1. Please introduce yourself and the vision and plans of the gallery.
My name is Vivian Leng. The original intention of Leng Fine Arts was actually to sort out my art collection for myself and enjoy a part of my spare time. More importantly, it was a way for me to organise and research. Slowly, I edited the biography of each artist and reached a deeper understanding of my artists' styles, sources of inspiration, personal artistic background and family background. In real life, we also slowly became good friends. So when I told them about my proposal and plan, they all generously supported my move to sell online! My recent plan is to select some of my collections and the works of many artists to promote their ink paintings for the first time in Woodstock in the form of pop-up shop. I am looking forward to it!
2. Where and how do you find new artists to show, what do you look for when you are considering new artists for your gallery?
Generally, I will look for potential young artists at graduate art exhibitions in London-Beijing- Chengdu, such as Royal Academy of London, St Martin and London University of Art. In fact, I am looking for potential artists who could bridge the gap between the East and the West’s artistic culture.
3. What do you think makes the UK art scene unique?
Art is a universal language. What attracts me the most is that London has artists from all over the world and it provides the best exposure for our artists. I firmly believe London is the focal point of the international stage, as well as the interaction between Chinese and Western cultures. Our artists need to stand on this commanding stage to shine.
4. Choose your 3 favourite artworks so far.

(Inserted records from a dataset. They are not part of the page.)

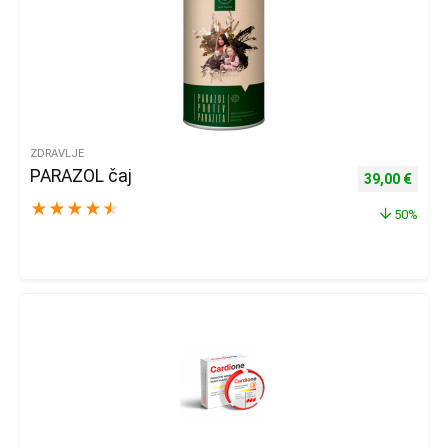
ZDRAVLJE
PARAZOL čaj
Izvorna cijena
Trenu
39,00
€
★
★
★
★
★
50%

The first art piece is from Chen Zizhuang (1913-1976). Mr Michael Sullivan, the leading Western authority on Chinese art, stated in his book on the history of Chinese art "Chen Zizhuang is China's Van Gogh". He is a neglected artist who has never been properly recognised in China or the West. I find the Long Quan landscape paintings to be particularly moving and profound. His influence lives on in the works of his followers and students, most notably the gifted artist Li Huasheng.
The second favourite piece from my collection is from Li Huasheng (1944-2018). He totally transformed the Chinese watercolour painting style to modern art and his paintings became simple and playful, taking joy in colour. From the art piece below you can sense his first steps in moving on from a traditional watercolour style.

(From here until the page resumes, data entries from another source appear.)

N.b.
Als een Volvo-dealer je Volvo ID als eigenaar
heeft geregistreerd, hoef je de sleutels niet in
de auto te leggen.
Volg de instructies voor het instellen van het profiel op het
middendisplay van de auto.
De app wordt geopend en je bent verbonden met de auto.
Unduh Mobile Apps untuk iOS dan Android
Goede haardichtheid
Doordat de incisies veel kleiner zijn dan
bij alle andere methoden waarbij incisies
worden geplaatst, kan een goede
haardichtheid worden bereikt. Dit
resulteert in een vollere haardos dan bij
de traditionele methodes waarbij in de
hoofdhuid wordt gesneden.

In the mid 1990s Li Huasheng made dramatic changes his painting style. Lines of monks turned into symbols in his mind and he found he could describe and express time and existence, both of his subject and himself, using the flow of line upon paper. Line became of utmost importance to him. Its appearance on paper represented his existence, his state of being - emotionally, physically and spiritually. It became the manifestation of his qi or life force. This was the start of Li’s gradual transition into abstraction which completed around 1997.

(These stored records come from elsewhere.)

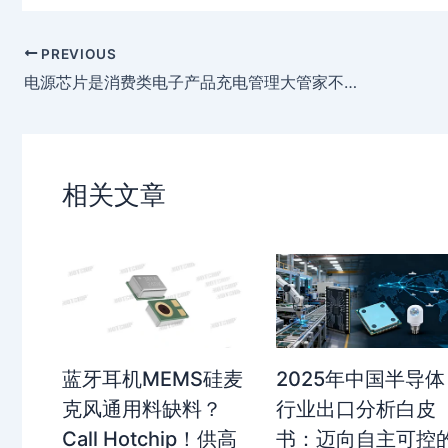
a
a
o
o
t
W
n
u
e
e
b
PREVIOUS
i
a
电源芯片是消费类电子产品充电管理大管家不为过
b
n
o
相关文章
蓝牙耳机MEMS硅麦
2025年中国半导体
克风通用料缺料？
行业出口分析白皮
Call Hotchip！供高
书：迈向自主可控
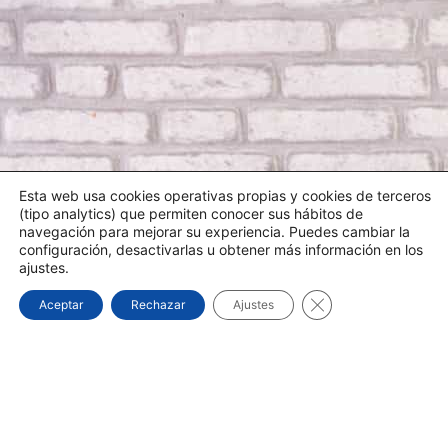
Esta web usa cookies operativas propias y cookies de terceros
(tipo analytics) que permiten conocer sus hábitos de
navegación para mejorar su experiencia. Puedes cambiar la
configuración, desactivarlas u obtener más información en los
ajustes.
Cerrar el banner d
Aceptar
Rechazar
Ajustes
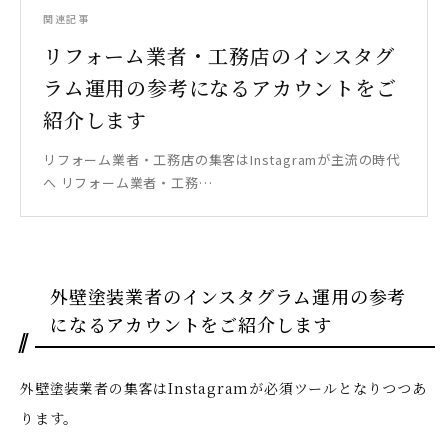
関連記事
リフォーム業者・工務店のインスタグ
ラム運用の参考になるアカウントをご
紹介します
リフォーム業者・工務店の集客はInstagramが主流の時代
へ リフォーム業者・工務…
外壁塗装業者のインスタグラム運用の参考
になるアカウントをご紹介します
外壁塗装業者の集客はInstagramが必須ツールとなりつつあ
ります。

The very last but not the least one piece from my art collection will be Cai Yinkun (1963). His remarkable expressionist colours in bright, eye catching watercolour is unique. He was born in Chengdu, Sichuan, in 1963. Cai Yinkun is a full-time painter of the Chengdu Academy of Painting, as well as being a member of the China Artists Association. He specialised in freehand flower and bird painting. He describes his freehand painting as, “heavy, clumsy, big, and arrogant” with “heavy colours”. The most enjoyable moment of being with him is watching him using brush painting on the floor. What a extraordinary experience!
5. Can you tell us about your upcoming shows?
There are many artists who I will promote from my collection. Soon I will host pop-up exhibitions in Oxford and London. I am looking forward to that but there are no confirmed dates yet - stay tuned for updates.
6. In the ever-evolving art market, which new trend or development do you anticipate to be the next significant breakthrough?
I am interested in how AI technology will influence the future of the art market, the new forms of art that may be created, new ways of promoting and sharing artworks and the challenges of intellectual property rights.